Need help with an inelastic collision problem

[formulajoe]

A car weighing 900 kg is waiting at a stop sign. A car weighing 1200 kg hits the oter car. The cars move .76 m after the collision. The coefficient of friction between the sliding tires and the pavement is .92. I need to find the speed of the car right before the collision.
I don't know what to use. Conservation of momentum doesn't work because I need at least one of the velocities.

 

[arcnets]

formulajoe,
I think conservation of momentum is the right idea. I think you got to use it.
You got to find the final momentum. The idea is that the cars stick together after collision. So the final momentum is $(m_1 + m_2)v_{final}$. You got to find $v_{final}$.
You can do that. The cars are decelerated by a constant force of friction. This force is $F = .92(m_1 + m_2)g$. From $F$ and $d = .76m$ you can calculate $v_{final}$.

 

[M98Ranger]

To solve this problem, you can use the conservation of energy principle. First, calculate the total kinetic energy of the cars before the collision using the formula KE = 1/2 * m * v^2, where m is the mass of the car and v is the velocity. Since the car at the stop sign is not moving, its initial kinetic energy will be zero.

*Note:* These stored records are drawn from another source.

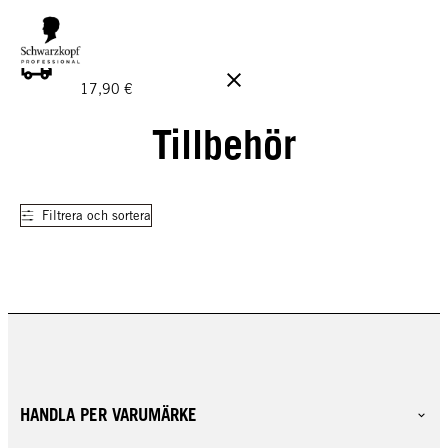
GRATIS LEVERANS PÅ BESTÄLLNINGAR ÖVER 160 €!
Ord.
17,90 €
Tillbehör
Filtrera och sortera
HANDLA PER VARUMÄRKE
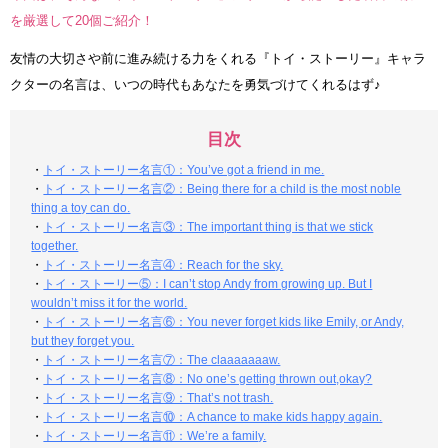
を厳選して20個ご紹介！
友情の大切さや前に進み続ける力をくれる『トイ・ストーリー』キャラ
クターの名言は、いつの時代もあなたを勇気づけてくれるはず♪
目次
・
トイ・ストーリー名言①：You’ve got a friend in me.
・
トイ・ストーリー名言②：Being there for a child is the most noble
thing a toy can do.
・
トイ・ストーリー名言③：The important thing is that we stick
together.
・
トイ・ストーリー名言④：Reach for the sky.
・
トイ・ストーリー⑤：I can’t stop Andy from growing up. But I
wouldn’t miss it for the world.
・
トイ・ストーリー名言⑥：You never forget kids like Emily, or Andy,
but they forget you.
・
トイ・ストーリー名言⑦：The claaaaaaaw.
・
トイ・ストーリー名言⑧：No one’s getting thrown out,okay?
・
トイ・ストーリー名言⑨：That’s not trash.
・
トイ・ストーリー名言⑩：A chance to make kids happy again.
・
トイ・ストーリー名言⑪：We’re a family.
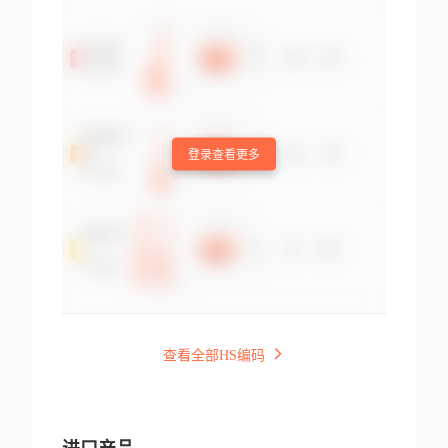
登录查看更多
查看全部HS编码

Next, use the coefficient of friction and the distance the cars moved after the collision to calculate the work done by friction on the cars. This can be done using the formula W = F * d, where F is the force of friction and d is the distance. The force of friction can be calculated using the coefficient of friction and the weight of the cars (F = u * m * g).

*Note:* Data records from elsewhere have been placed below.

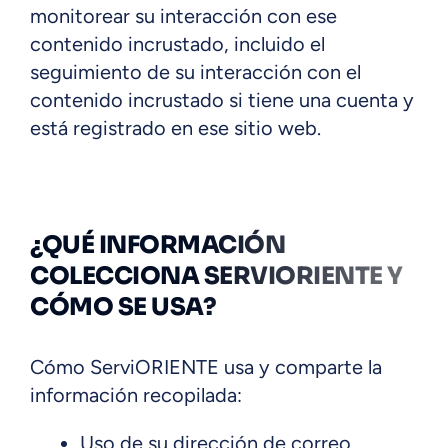
monitorear su interacción con ese
contenido incrustado, incluido el
seguimiento de su interacción con el
contenido incrustado si tiene una cuenta y
está registrado en ese sitio web.
¿QUÉ INFORMACIÓN
COLECCIONA SERVIORIENTE Y
CÓMO SE USA?
Cómo ServiORIENTE usa y comparte la
información recopilada:
Uso de su dirección de correo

Now, we can equate the initial kinetic energy to the final kinetic energy (after the collision) minus the work done by friction. This will give us an equation to solve for the initial velocity of the second car (since the first car is at rest). Once we have the initial velocity of the second car, we can use the conservation of momentum principle (m1v1 + m2v2 = m1v1' + m2v2') to find the initial velocity of the first car.

I hope this helps you solve the problem. Remember to always double check your units and make sure they are consistent throughout the calculations. Good luck!